| Selected excerpt |
[Start of section]

How to Load Data from External Data Stores (e.g. HDFS, Cassandra, Hive, etc)

TIBCO ComputeDB comes bundled with the libraries to access HDFS (Apache compatible). You can load your data using SQL or DataFrame API.

Example - Loading data from CSV file using SQL

// Create an external table based on CSV file
CREATE EXTERNAL TABLE CUSTOMER_STAGING_1 USING csv OPTIONS (path '../../quickstart/src/main/resources/customer_with_headers.csv', header 'true', inferSchema 'true');

// Create a table and load data into CUSTOMER table
CREATE TABLE CUSTOMER using column options() as (select * from CUSTOMER_STAGING_1);

Tip

Similarly, you can create an external table for all data sources and use SQL "insert into" query to load data. For more information on creating external tables refer to, CREATE EXTERNAL TABLE

Example - Loading CSV Files from HDFS using API

The example below demonstrates how you can read CSV files from HDFS using an API:

val dataDF=snc.read.option("header","true").csv ("hdfs://namenode-uri:port/path/to/customer_with_headers.csv")

// Drop table if it exists
snc.sql("drop table if exists CUSTOMER")

// Load data into table
dataDF.write.format("column").saveAsTable("CUSTOMER")

Example - Loading and Enriching CSV Data from HDFS

The example below demonstrates how you can load and enrich CSV Data from HDFS:

val dataDF = snappy.read.option("header", "true")
    .csv("hdfs://namenode-uri:port/path/to/customers.csv")

// Drop table if it exists and create it with only required fields
snappy.sql("drop table if exists CUSTOMER")
snappy.sql("create table CUSTOMER(C_CUSTKEY INTEGER NOT NULL" +
    ", C_NAME VARCHAR(25) NOT NULL," +
    " C_ADDRESS VARCHAR(40) NOT NULL," +
    " C_NATIONKEY INTEGER NOT NULL," +
    " C_PHONE VARCHAR(15) NOT NULL," +
    " C_ACCTBAL DECIMAL(15,2) NOT NULL," +
    " C_MKTSEGMENT VARCHAR(10) NOT NULL," +
    " C_COMMENT VARCHAR(117) NOT NULL) using column options()")

// Project and transform data from df and load it in table.

[End of section]

| Problems to work on |
[A] Please write out the stretch of the data-loading guide from "How to Load" through "or DataFrame API.", word for word.
[B] Carry the data-loading guide forward from its final line.

| Data listing |
[Start of section]

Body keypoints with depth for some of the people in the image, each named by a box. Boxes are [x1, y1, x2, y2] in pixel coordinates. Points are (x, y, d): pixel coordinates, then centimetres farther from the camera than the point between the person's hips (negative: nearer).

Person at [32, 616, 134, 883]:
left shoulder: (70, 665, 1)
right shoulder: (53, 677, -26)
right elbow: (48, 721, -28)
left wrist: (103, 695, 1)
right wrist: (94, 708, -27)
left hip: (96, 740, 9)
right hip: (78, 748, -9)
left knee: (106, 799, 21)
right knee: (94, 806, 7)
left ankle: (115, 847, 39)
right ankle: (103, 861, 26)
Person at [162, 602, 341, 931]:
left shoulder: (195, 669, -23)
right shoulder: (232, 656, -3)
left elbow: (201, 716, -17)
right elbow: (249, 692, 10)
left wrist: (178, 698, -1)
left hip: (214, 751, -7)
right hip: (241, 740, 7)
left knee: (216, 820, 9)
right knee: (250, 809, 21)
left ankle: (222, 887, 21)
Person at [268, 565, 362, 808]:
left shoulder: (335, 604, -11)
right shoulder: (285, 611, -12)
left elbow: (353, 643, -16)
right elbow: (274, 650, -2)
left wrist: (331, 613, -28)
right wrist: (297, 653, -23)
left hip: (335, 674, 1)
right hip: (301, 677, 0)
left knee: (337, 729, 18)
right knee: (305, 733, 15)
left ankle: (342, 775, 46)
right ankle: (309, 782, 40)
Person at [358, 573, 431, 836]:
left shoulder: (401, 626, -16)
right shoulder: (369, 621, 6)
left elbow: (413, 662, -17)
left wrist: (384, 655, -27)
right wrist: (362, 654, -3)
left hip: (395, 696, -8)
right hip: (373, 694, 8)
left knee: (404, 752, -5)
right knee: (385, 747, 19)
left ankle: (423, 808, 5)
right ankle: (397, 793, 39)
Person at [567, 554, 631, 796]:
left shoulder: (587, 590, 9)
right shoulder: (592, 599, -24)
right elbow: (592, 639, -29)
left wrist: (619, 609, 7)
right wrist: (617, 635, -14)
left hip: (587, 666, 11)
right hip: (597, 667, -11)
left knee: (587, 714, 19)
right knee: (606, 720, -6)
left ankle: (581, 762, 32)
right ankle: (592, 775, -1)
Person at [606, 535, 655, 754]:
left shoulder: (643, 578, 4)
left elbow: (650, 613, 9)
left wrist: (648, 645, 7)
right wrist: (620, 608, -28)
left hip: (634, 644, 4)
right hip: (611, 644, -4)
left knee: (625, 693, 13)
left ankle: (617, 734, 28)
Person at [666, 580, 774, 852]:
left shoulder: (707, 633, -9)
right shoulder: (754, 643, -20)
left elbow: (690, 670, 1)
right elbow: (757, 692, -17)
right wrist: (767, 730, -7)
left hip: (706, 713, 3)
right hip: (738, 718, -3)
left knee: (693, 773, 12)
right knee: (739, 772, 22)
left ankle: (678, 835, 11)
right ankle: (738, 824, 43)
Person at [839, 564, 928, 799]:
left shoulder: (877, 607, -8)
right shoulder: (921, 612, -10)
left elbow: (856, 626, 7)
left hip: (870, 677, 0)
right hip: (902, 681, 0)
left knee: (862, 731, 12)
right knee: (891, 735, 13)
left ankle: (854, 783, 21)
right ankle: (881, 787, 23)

[End of section]

| Task responses |
[A]
How to Load Data from External Data Stores (e.g. HDFS, Cassandra, Hive, etc)

TIBCO ComputeDB comes bundled with the libraries to access HDFS (Apache compatible). You can load your data using SQL or DataFrame API.

[B]
import snappy.implicits._
dataDF.select($"C_CUSTKEY",
  $"C_NAME",
  $"C_ADDRESS",
  $"C_NATIONKEY",
  $"C_PHONE",
  $"C_ACCTBAL" + 100,
  $"C_MKTSEGMENT",
  $"C_COMMENT".substr(1, 5).alias("SHORT_COMMENT")).write.insertInto("CUSTOMER")

Example - Loading from Hive

As TIBCO ComputeDB manages the catalog at all times and it is not possible to configure an external Hive catalog service like in Spark when using a Snappy session. But, it is still possible to access Hive using the native SparkSession (with enableHiveSupport set to true). Here is an example using the SparkSession(spark object below) to access a Hive table as a DataFrame, then converted to an RDD so it can be passed to a Snappy session to store it in a TIBCO ComputeDB Table.

val ds = spark.table("hiveTable")
val rdd = ds.rdd
val session = new SnappySession(sparkContext)
val df = session.createDataFrame(rdd, ds.schema)
df.write.format("column").saveAsTable("columnTable")

Importing Data using JDBC from a relational DB

Note

Before you begin, you must install the corresponding JDBC driver. Refer to Deploying Third Party Connectors.

The following example demonstrates how to connect to any SQL database using JDBC:

  1. Verify and load the SQL Driver:

    Class.forName("com.mysql.jdbc.Driver")
    
  2. Specify all the properties to access the database

    import java.util.Properties
    val jdbcUsername = "USER_NAME"
    val jdbcPassword = "PASSWORD"
    val jdbcHostname = "HOSTNAME"
    val jdbcPort = 3306
    val jdbcDatabase ="DATABASE"
    val jdbcUrl = s"jdbc:mysql://${jdbcHostname}:${jdbcPort}/${jdbcDatabase}?user=${jdbcUsername}&password=${jdbcPassword}&relaxAutoCommit=true"
    
    val connectionProperties = new Properties()
    connectionProperties.put("user", "USERNAME")
    connectionProperties.put("password", "PASSWORD")
    
  3. Fetch the table meta data from the RDB and creates equivalent column tables

    val connection = DriverManager.getConnection(jdbcUrl, jdbcUsername, jdbcPassword)
    connection.isClosed()
    val md:DatabaseMetaData = connection.getMetaData();
    val rs:ResultSet = md.getTables(null, null, "%", null);
    while (rs.next()) {
    
    val tableName=rs.getString(3)
    val df=snc.read.jdbc(jdbcUrl, tableName, connectionProperties)
    df.printSchema
    df.show()
    // Create and load a column table with same schema as that of source table 
       df.write.format("column").mode(SaveMode.Append).saveAsTable(tableName)
    }
    

Using SQL to access external RDB tables You can also use plain SQL to access any external RDB using external tables. Create external table on RDBMS table and query it directly from TIBCO ComputeDB as described below:

snc.sql("drop table if exists external_table")
snc.sql(s"CREATE  external TABLE external_table USING jdbc OPTIONS (dbtable 'tweet', driver 'com.mysql.jdbc.Driver',  user 'root',  password 'root',  url '$jdbcUrl')")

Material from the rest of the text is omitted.